Vitamin Cancer Claims. Pharmaceutical giant, Bayer, is in trouble, yet again. This time for making allegedly bogus claims about its Men’s One A Day multivitamins. The Center for Science in the Public Interest (CSPI) is suing Bayer for claims that the selenium in the popular men’s vitamins could help reduce prostate cancer risks, said CSPINet.
In June, the CSPI contacted Bayer, demanding it change how it markets Men’s One A Day following a prior study—SELECT, considered the largest prostate cancer prevention trial—revealed that selenium supplements to not prevent prostate cancer, said CSPINet, which noted that the discovery was made eight months prior.
The study, as well as another study, also found that supplemental selenium could actually raise diabetes risks three-fold, said CSPINet. The lawsuit was filed, said CSPINet, in San Francisco’s Superior Court of California.
Immediately following CSPI’s demand to Bayer, the U.S. Food and Drug Administration (FDA) issued its own letter that contained “qualified health claim language for use on labels,” said CSPINet that noted, among other things, that it was “highly unlikely that selenium supplements reduce the risk of prostate cancer,” quoted CSPINet.
The letter put the drug maker in a position in which it had to change a good amount—but not all—of its marketing; however, it refused to recall existing stock that contained the bogus information, did not remove false claims from some Men’s One A Day marketing, and would not confirm in writing that it would refrain from making those bogus claims going forward, said CSPINet.

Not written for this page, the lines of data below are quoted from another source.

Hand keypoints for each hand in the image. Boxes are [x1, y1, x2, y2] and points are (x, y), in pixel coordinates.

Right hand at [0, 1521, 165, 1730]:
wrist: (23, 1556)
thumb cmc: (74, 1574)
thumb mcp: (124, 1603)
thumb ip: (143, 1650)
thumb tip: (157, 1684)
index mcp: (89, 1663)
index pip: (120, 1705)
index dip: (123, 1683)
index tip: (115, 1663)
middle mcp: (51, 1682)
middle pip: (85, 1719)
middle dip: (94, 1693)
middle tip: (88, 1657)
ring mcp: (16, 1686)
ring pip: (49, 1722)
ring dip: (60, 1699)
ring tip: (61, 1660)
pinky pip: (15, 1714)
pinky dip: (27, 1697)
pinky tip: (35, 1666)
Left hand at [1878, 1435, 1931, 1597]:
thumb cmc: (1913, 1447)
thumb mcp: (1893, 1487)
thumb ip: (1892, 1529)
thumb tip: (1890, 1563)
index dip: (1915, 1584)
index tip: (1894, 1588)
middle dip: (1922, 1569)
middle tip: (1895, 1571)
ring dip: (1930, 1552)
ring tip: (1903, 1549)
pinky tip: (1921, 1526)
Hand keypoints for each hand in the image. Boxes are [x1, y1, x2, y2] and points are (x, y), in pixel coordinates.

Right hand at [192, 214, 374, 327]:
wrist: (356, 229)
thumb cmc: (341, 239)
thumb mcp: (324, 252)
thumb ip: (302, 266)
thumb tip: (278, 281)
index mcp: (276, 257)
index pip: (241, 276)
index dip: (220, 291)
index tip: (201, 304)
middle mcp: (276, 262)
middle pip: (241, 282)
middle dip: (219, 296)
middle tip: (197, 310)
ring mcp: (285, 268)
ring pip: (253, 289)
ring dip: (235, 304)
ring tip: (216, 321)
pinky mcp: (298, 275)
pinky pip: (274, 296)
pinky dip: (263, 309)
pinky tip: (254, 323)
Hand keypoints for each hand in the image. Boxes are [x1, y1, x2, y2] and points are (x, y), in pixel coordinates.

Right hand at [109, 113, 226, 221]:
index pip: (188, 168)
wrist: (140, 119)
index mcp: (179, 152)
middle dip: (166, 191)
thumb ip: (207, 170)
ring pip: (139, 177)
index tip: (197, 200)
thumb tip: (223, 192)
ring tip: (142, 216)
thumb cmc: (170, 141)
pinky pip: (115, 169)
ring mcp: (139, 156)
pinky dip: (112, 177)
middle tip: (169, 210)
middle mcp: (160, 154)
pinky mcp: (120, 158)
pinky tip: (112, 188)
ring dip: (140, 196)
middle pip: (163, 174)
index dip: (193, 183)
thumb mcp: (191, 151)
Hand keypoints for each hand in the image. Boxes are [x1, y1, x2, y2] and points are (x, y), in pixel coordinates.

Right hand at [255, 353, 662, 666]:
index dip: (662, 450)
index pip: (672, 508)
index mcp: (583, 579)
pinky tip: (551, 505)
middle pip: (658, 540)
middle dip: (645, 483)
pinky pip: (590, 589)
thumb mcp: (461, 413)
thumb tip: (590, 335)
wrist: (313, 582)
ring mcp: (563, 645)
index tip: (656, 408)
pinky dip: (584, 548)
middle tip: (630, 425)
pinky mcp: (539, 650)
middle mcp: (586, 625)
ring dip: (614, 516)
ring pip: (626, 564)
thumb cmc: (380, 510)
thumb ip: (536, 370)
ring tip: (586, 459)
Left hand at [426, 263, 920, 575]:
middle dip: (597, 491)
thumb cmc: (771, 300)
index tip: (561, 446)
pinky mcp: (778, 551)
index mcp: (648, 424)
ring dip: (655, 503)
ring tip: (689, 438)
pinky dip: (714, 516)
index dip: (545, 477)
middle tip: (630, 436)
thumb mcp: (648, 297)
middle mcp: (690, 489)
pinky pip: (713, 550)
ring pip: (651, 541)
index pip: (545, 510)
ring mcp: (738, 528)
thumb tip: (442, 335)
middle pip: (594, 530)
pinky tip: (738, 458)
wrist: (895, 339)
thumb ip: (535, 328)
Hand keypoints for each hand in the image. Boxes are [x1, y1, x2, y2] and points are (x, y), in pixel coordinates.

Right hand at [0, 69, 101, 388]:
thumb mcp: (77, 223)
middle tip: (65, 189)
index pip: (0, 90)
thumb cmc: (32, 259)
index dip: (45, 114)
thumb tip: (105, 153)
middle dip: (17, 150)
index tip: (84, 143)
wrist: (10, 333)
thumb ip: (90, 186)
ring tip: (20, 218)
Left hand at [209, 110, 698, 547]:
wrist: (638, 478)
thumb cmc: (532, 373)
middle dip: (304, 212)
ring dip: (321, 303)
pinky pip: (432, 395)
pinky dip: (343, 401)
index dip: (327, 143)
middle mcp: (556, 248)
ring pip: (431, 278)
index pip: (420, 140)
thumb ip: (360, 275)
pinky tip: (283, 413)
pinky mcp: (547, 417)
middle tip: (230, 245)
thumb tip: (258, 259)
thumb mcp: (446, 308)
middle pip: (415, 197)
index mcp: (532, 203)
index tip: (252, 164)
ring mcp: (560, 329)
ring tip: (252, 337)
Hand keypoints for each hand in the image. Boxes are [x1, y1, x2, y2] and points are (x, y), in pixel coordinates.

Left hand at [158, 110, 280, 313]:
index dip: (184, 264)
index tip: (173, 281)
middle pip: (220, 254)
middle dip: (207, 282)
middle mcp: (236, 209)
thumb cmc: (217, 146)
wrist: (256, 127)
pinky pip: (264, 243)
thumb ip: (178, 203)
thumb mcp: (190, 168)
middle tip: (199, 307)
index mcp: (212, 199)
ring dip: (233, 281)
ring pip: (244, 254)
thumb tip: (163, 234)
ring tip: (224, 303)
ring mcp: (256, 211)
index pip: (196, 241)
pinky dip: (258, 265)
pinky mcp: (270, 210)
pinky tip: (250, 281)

This is not the first time that Bayer has been connected with other false claims and not the first time we have written about such claims.
CSPI is acting to ensure that Bayer is permanently stopped from deceiving consumers
According to CSPI’s litigation director, Stephen Gardner, “Given Bayer’s long history of wrongdoing in other cases, CSPI is acting to ensure that Bayer is permanently stopped from deceiving consumers about selenium.” The CSPI also pointed out a number of other situations in which Bayer was involved in just the past several years:
- 2001: Bayer paid $14 million to U.S. and state governments to settle allegations its actions helped health care providers submit inflated Medicaid drug claims.
- 2003: Bayer pleaded guilty to a criminal charge, paying $257 million in fines and penalties following a whistleblower’s revealing a Bayer plan to inflate Cipro (antibiotic) prices. According to news at the time, the case was the largest Medicaid fraud recovery.
- 2004: Bayer pleaded guilty to a criminal charge, paying a $66 million fine following a Justice Department (DOJ) investigation into its role in a price-fixing scheme involving a rubber products chemical. Two Bayer executives separately pleaded guilty; both were sentenced to prison.
- 2007: Bayer paid $8 million to over state attorneys general allegations that it did not warn physicians and consumers about safety issues concerning its cholesterol-lowering Baycol. Baycol in no longer on the market.
- 2007: Bayer paid a $3.2 million fine as part of a consent decree reached with the Federal Trade Commission (FTC) and the DOJ over weight-loss claims the FTC said violated an earlier order mandating “health claims for One A Day be supported by competent and reliable scientific evidence.” The CSPI alleges Bayer’s prostate claims for the supplement are in violation of the decree.
- 2009: The FDA mandated Bayer to run a correction to its Yaz (birth control) marketing that cost $20-million. It also must submit its ads to the agency for approval resulting from a legal settlement obtained by some state attorneys general and the agency.